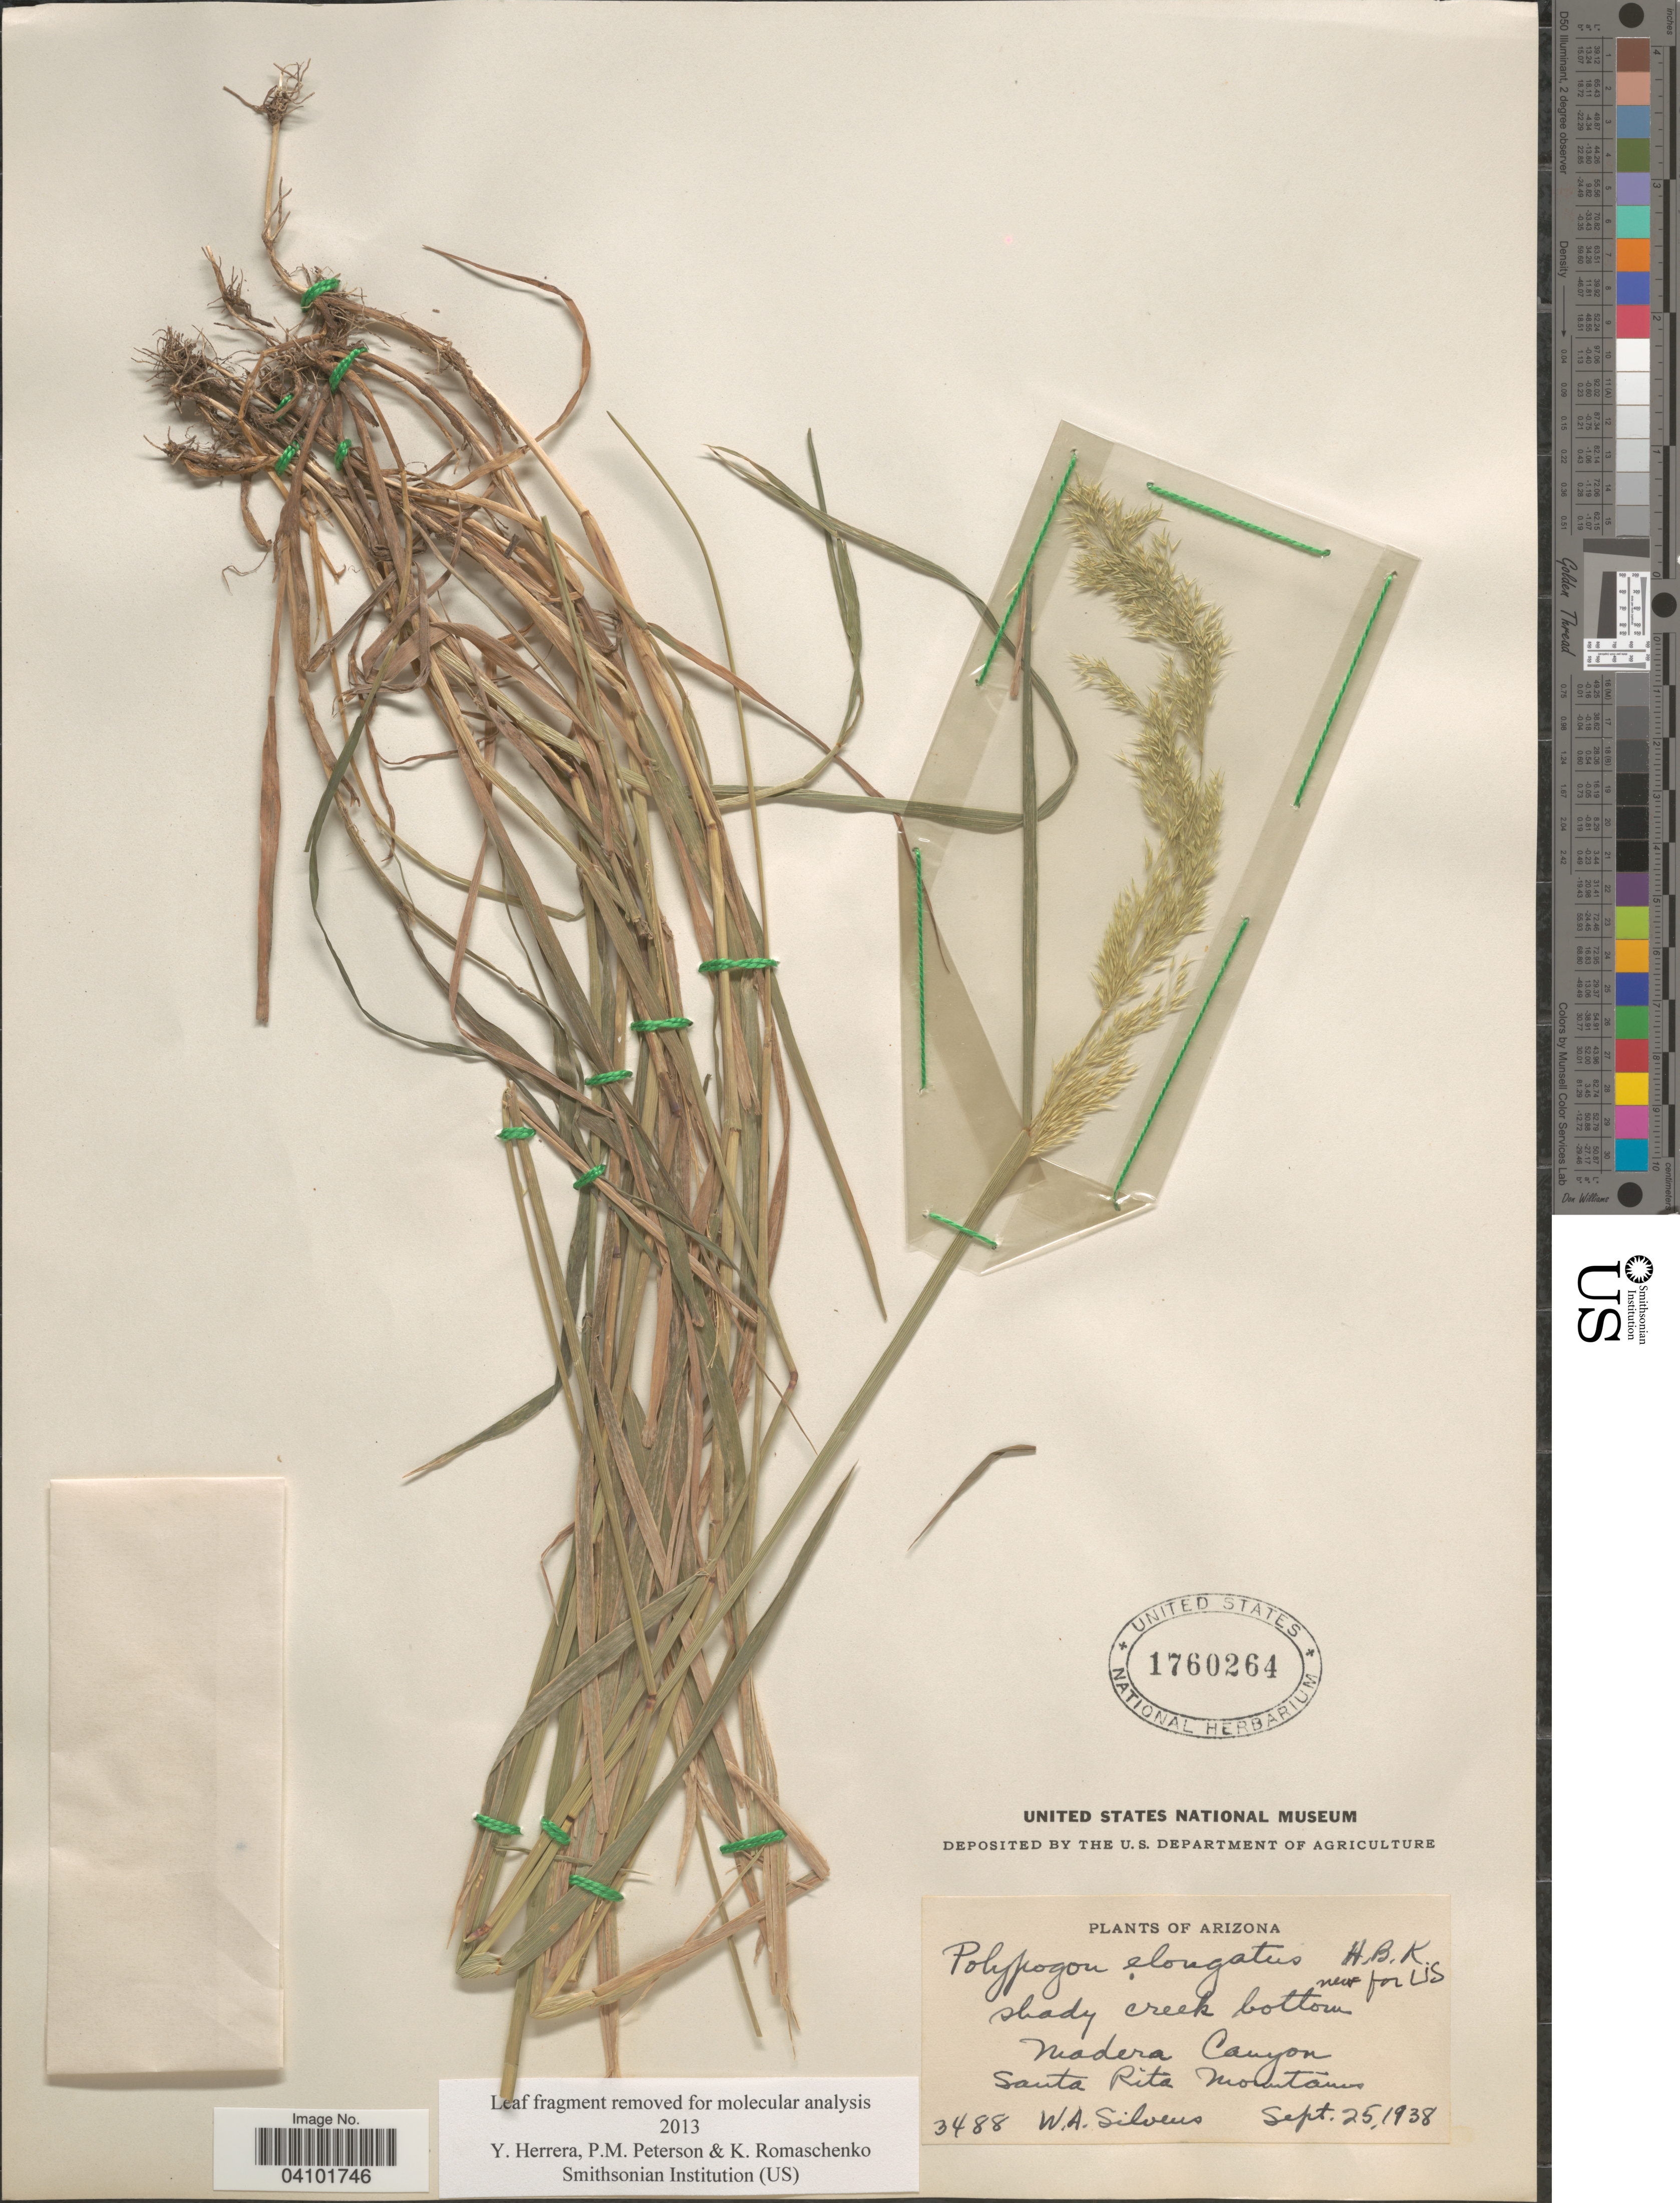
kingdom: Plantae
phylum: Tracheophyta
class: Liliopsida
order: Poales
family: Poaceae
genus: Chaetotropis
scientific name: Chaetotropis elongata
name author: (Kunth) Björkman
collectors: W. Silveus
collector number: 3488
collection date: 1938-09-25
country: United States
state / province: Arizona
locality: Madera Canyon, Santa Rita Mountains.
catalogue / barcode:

______________________________

Stated exercise:
Extract every row above verbatim, and omit the picture from your answer.

Answer in full:
kingdom: Plantae
phylum: Tracheophyta
class: Liliopsida
order: Poales
family: Poaceae
genus: Chaetotropis
scientific name: Chaetotropis elongata
name author: (Kunth) Björkman
collectors: W. Silveus
collector number: 3488
collection date: 1938-09-25
country: United States
state / province: Arizona
locality: Madera Canyon, Santa Rita Mountains.
catalogue / barcode:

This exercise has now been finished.